The International Data Corporation (IDC) estimate that data stored around the world will reach 40 zettabytes by 2020, a number that is fifty times as large as that recorded in 2010. To put this number into perspective, you would need over 328 trillion 128 GB iPhones to store all that information. Stacked up, they would be just about 2 times larger than the diameter of the sun.
This sort of shock-and-awe scale comparison has been common in statistics centred blog posts since the coining of the term ‘Big Data’. The trouble is that other than knowing it is pretty huge, the size of the sun is pretty incomprehensible to you and me. This isn’t ‘data visualisation’.
However, the point is still valid, as the number is just that – pretty huge. Firms have sprung up almost overnight with the sole USP of data handling and cleaning, taking unstructured output and putting it into relational databases. It takes further cleaning and aggregation to get to a stage where data can be modelled or regressions performed. Generally, this is where the data scientist steps in.
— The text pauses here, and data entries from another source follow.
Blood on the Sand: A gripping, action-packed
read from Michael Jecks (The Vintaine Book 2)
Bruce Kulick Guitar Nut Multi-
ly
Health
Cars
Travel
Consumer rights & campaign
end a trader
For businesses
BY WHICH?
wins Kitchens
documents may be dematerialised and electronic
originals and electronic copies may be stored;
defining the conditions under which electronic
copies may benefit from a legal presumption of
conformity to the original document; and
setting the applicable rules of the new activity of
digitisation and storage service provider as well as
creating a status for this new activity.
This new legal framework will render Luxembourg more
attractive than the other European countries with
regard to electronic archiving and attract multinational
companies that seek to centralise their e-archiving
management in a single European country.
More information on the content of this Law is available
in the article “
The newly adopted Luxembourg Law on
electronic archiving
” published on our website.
Let’s imagine that your company has joined the data science bandwagon and, after sifting through countless CVs, employed a highly trained graduate or post graduate with journal publications to their name and a string of recommendations from their references. This doesn’t guarantee that you’ll be able to understand anything they say or show you.
With years of academia under their belt, they rarely speak to an audience that has a real or vested interest in their work, but can’t access their very specific toolset. This is a fair request, and one that is highly paid. If you go into a restaurant, you don’t go to the kitchen and interact with the chef, you just order, wait and eat the food. It should be, out of necessity, the same with data science. This is where data visualisation can help.
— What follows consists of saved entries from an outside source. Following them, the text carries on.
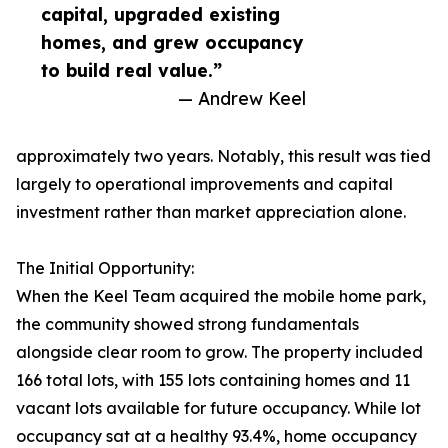
capital, upgraded existing
homes, and grew occupancy
to build real value.”
— Andrew Keel
approximately two years. Notably, this result was tied
largely to operational improvements and capital
investment rather than market appreciation alone.
The Initial Opportunity:
When the Keel Team acquired the mobile home park,
the community showed strong fundamentals
alongside clear room to grow. The property included
166 total lots, with 155 lots containing homes and 11
vacant lots available for future occupancy. While lot
occupancy sat at a healthy 93.4%, home occupancy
Approximately 65% of people are visual learners, and the brain can process visual information 60,000 times faster than text. Data visualisation is equivalent to visual communication. It refers to the techniques that are used to encode data into graphics. The goal is to communicate the required information as effectively and quickly as possible, without the need for complex debate.
To give an example, let’s narrow things down to the topic of online retail. Wouldn’t it be helpful to know which keywords or products are most valuable, and at what times? It is easy enough to pull out a slice of this; just generate a report from your favourite provider and include your efficiency measure. However, this tells you very little about any possible trends in the data – are certain keywords declining in their efficiency? What does this mean for the budget ahead? Should you invest more or less?
Why not plot these as a line or scatter plot; surely this will tell you all you need to know? Well, yes, and often this sort of plot is what a data scientist or statistician will look at themselves, performing trend analysis (regression) to get to actionable numbers that can formulate a budget from the most granular level up. But generally, you, the client or employer, don’t have time to stare at hundreds (or thousands) of line graphs. Far from communicating the benefit and reinforcing the significance, these methods often lead to disinterest and boredom.
An entirely more effective visualisation is the streamgraph, a type of stacked area graph, popularised by Lee Byron and their use in a 2008 New York Times article on movie box office revenues. In the below example we can see that as a time of overall revenue growth occurs, one or two keywords are dominating and displaying a continued growth trend. It gives a very intuitive interpretation, showing both the trend of individual keywords and their share of the whole.
An example of a streamgraph, showing revenue growth over time for various keywords.
For another example let’s imagine that you have a parent company with various brands and want to understand the performance of each brand and which channels are resulting in the most traffic. Commonly, this is displayed in a table (or at best a bar chart). Converting this to percentages of a whole share would help to understand the relationships. However, fractions and percentages often only serve to further confuse, and require further explanation. Parallel sets supply an alternative. The below displays the relationships between several brands and multiple channels quickly, without the need for further explanation. Ordered from left to right by size, we can see which brands and channels perform the best overall and the individual weightings between brand and channel.
Parallel sets displaying the relationships between Brands and Traffic Sources.
However, with this new found ability to wow the man upstairs left, right and centre, comes added responsibility. Often the simple bar chart is the best choice, and ‘pretty for pretty’s sake’ can be detrimental to the information that we are trying to convey. It is this informed restraint that results in tangeable, actionable insights which should always be the main purpose of any reporting.